Collected data:
^^^^^^^^

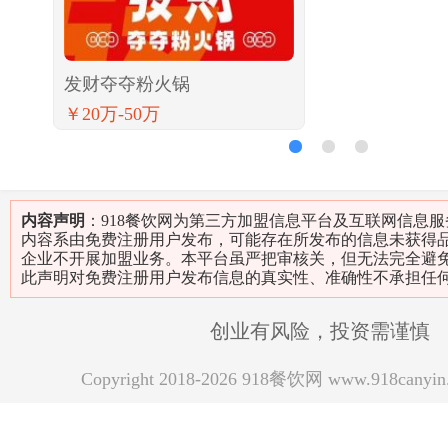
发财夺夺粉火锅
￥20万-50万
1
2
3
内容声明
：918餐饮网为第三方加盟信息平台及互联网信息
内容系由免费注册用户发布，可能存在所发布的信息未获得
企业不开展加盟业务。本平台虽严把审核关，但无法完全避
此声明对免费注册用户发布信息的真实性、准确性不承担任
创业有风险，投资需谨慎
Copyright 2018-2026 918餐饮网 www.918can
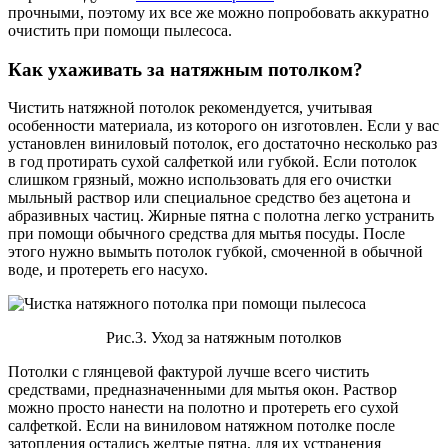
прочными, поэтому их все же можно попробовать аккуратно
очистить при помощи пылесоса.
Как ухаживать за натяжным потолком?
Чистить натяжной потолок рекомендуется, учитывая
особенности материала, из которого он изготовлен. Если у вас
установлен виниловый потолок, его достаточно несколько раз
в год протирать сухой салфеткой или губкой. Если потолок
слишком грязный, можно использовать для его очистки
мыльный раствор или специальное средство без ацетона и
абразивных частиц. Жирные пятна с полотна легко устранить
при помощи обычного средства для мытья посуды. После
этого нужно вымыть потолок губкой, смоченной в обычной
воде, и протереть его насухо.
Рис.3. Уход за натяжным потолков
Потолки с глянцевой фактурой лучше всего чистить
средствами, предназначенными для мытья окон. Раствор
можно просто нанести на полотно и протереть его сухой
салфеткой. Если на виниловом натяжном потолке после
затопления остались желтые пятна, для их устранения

^^^^^^^^

WORK INSTRUCTION:
If the word "пятна" appears in a line above, copy that line.

EXPECTED ANSWER:
абразивных частиц. Жирные пятна с полотна легко устранить
затопления остались желтые пятна, для их устранения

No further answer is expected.